§ **Records for processing**:
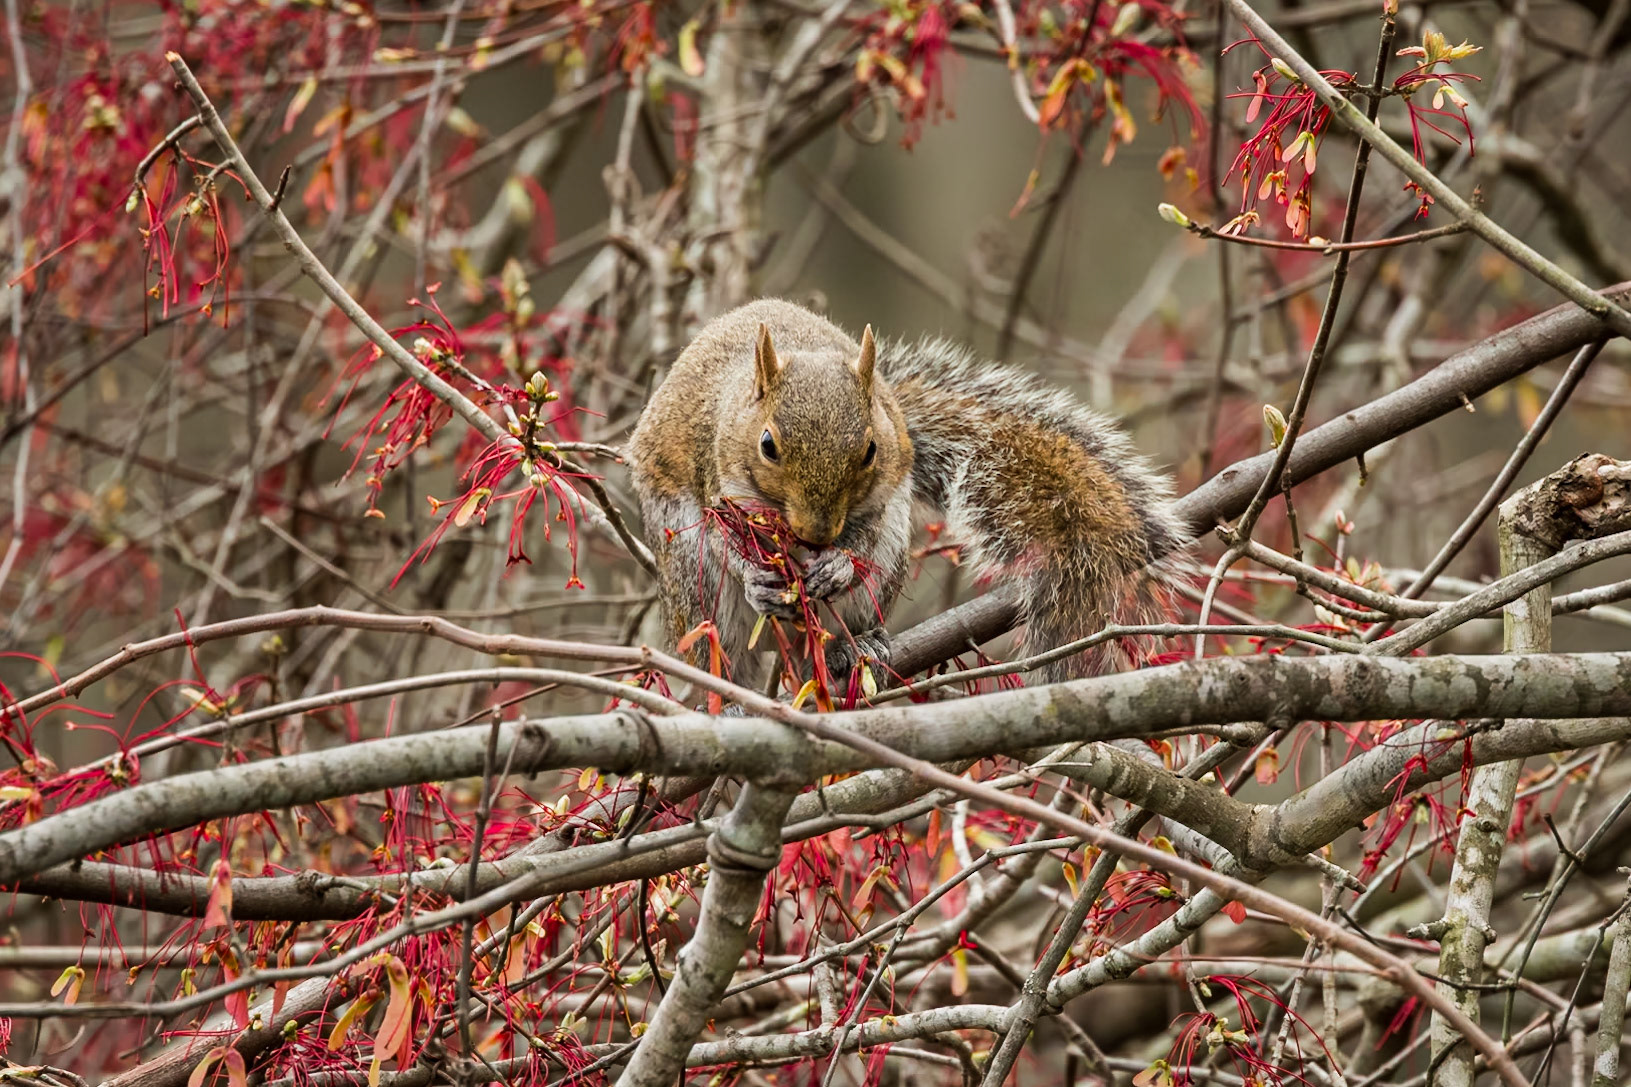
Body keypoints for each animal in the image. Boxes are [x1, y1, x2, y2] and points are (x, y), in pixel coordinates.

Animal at [627, 298, 1183, 693]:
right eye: (768, 445)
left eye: (872, 449)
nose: (817, 533)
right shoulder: (712, 483)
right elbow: (728, 540)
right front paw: (756, 577)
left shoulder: (878, 503)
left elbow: (861, 538)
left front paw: (840, 564)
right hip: (691, 577)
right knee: (720, 655)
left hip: (890, 553)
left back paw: (855, 647)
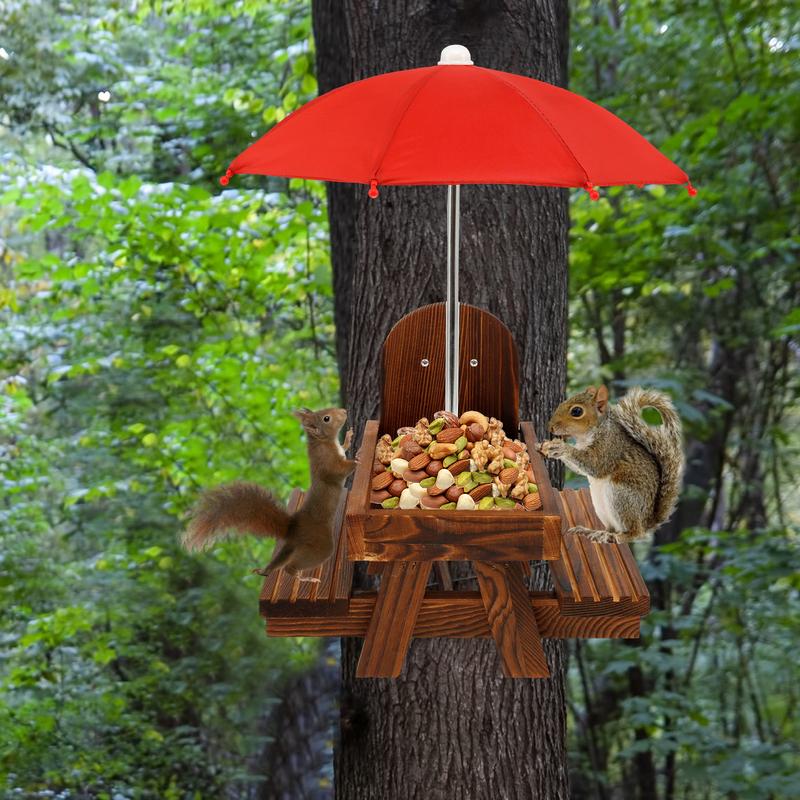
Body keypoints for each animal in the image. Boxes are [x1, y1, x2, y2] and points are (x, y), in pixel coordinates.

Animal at [181, 408, 357, 581]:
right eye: (326, 418)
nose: (344, 411)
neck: (323, 442)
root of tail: (292, 528)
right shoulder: (327, 464)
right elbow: (338, 472)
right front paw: (356, 460)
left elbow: (343, 448)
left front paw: (348, 438)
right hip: (320, 545)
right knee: (289, 567)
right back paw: (305, 578)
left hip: (291, 547)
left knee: (278, 562)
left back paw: (264, 570)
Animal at [537, 386, 684, 544]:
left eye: (576, 411)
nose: (550, 427)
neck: (588, 434)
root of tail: (647, 521)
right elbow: (580, 469)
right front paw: (546, 446)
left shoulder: (609, 448)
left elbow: (594, 465)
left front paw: (562, 448)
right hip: (600, 505)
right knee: (611, 528)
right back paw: (594, 532)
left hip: (622, 497)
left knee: (636, 533)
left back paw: (621, 536)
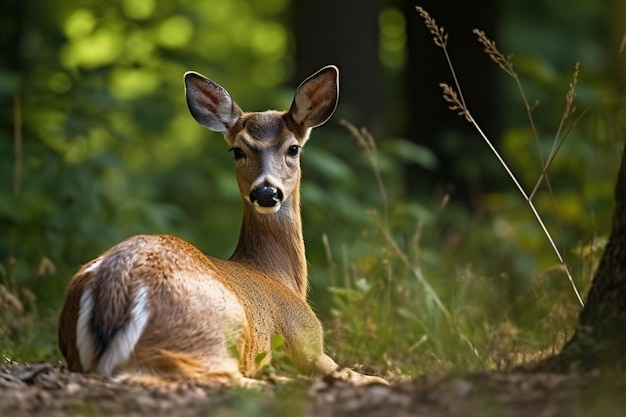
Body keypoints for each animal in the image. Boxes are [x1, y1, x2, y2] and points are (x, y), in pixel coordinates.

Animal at [57, 66, 386, 386]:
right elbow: (368, 377)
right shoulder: (307, 340)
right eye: (237, 150)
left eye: (294, 149)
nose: (266, 192)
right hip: (215, 329)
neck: (277, 275)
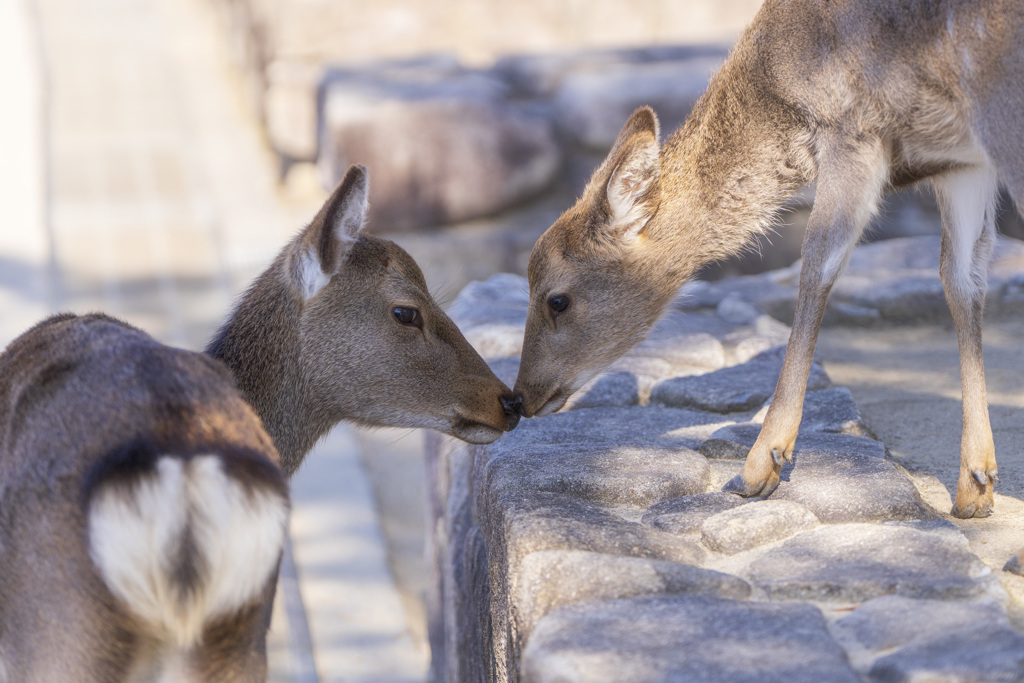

§ **Activity**: In the records above, find the line with "right hip: (600, 505)" and copy from it through the last line exactly, without the pictures.

§ **Your solution**:
right hip: (600, 505)
right knee: (611, 528)
right back paw: (594, 532)
left hip: (622, 497)
left knee: (636, 533)
left back paw: (621, 536)
Body keypoints for each animal in the image. Boxes are [x1, y1, x2, y2] and points are (x, y), in pixel coordinates.

Animal at [57, 66, 386, 386]:
right elbow: (368, 377)
right shoulder: (307, 340)
right eye: (237, 150)
left eye: (294, 149)
nose: (266, 192)
right hip: (215, 329)
neck: (277, 275)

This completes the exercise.